Discesi dalla nave proveniente dall’America ed approdata nel porto di La Spezia, due marinai, su una delle tante casse depositate sul molo, avevano notato uno strano mucchio di panni, quasi un fagotto di quelli che le donne di paese una volta mettevano in testa e riuscivano a reggere con particolare eleganza. Con una logica curiosità avevano guardato cosa contenesse quel fagotto e, con non poco stupore, avevano scoperto che nel mucchio di panni, ed avvolta in una coperta di lana bianca ricamata con dei fiori colorati, ma strappata da una parte, c’era una neonata che tra le manine chiuse teneva un biglietto sul quale era scritto a matita: née le 18.4.1935.

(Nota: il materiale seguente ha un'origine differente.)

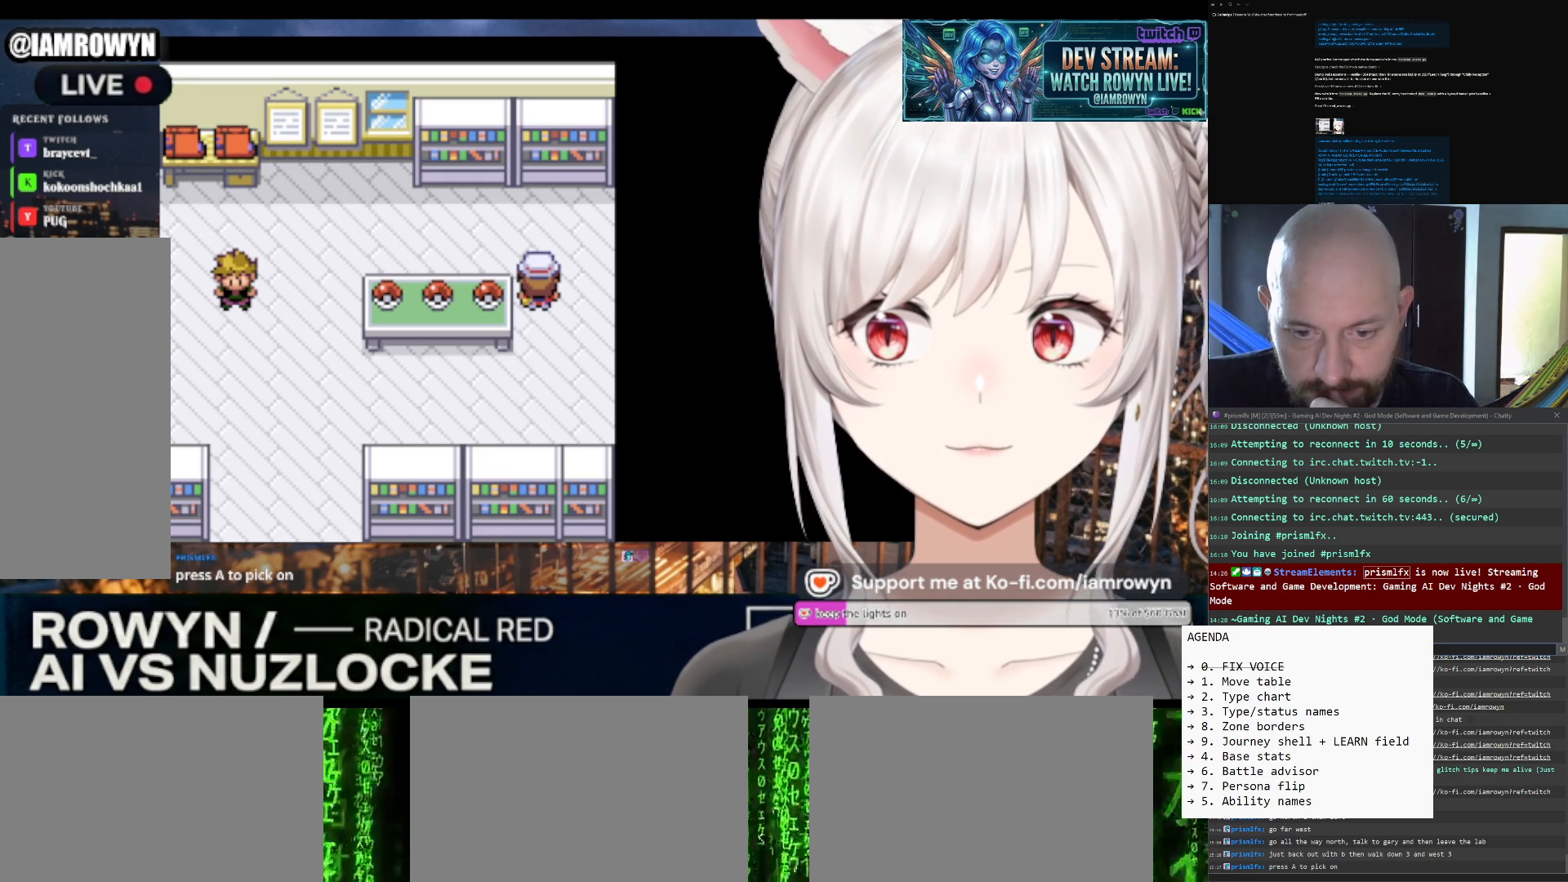
{"buttons": ["B"], "events": []}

I due uomini si erano guardati sbigottiti: " E’ nata sulla nave! " Subito si erano domandati chi, e con che cuore, avesse potuto abbandonare quella povera piccina, avvolta in stracci, senza nemmeno una copertina decente e che, avevano notato, aveva una delicata pelle ambrata. " E una bella bimba! " " Si direbbe una creola!"

Eccitati per la scoperta avevano portato la piccola al comandante del porto ed anche lui, pur se ormai abituato ad affrontare qualunque situazione con una certa dose di cinismo, era rimasto impressionato dalla presenza di quel fagottino che una donna, più cinica di lui, dopo averla partorita in una triste situazione, senza aiuti adeguati, aveva lasciato al freddo su quel molo.

Dopo aver letto e riletto il biglietto quasi avesse potuto trovarvi un indizio che potesse guidarlo alla ricerca della madre di quella piccina, aveva detto che doveva trattarsi di una francese e magari una donna di colore, e quindi la si doveva ricercare tra le passeggere discese dall’ultima nave da poco giunta in porto.